TO DO >>
In the listing below, find the line that contains "Page size: 1241x1754." and the line that contains "For every layout". Quote both and every line between them, exactly, and nothing more.

THE RECORDS >>
####

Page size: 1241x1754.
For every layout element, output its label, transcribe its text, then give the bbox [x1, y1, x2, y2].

####

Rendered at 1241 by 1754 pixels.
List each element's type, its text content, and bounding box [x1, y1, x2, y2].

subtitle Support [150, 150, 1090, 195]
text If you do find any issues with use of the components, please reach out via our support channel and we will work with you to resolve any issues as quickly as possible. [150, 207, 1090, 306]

####

YOUR SOLUTION >>
Page size: 1241x1754.
For every layout element, output its label, transcribe its text, then give the bbox [x1, y1, x2, y2].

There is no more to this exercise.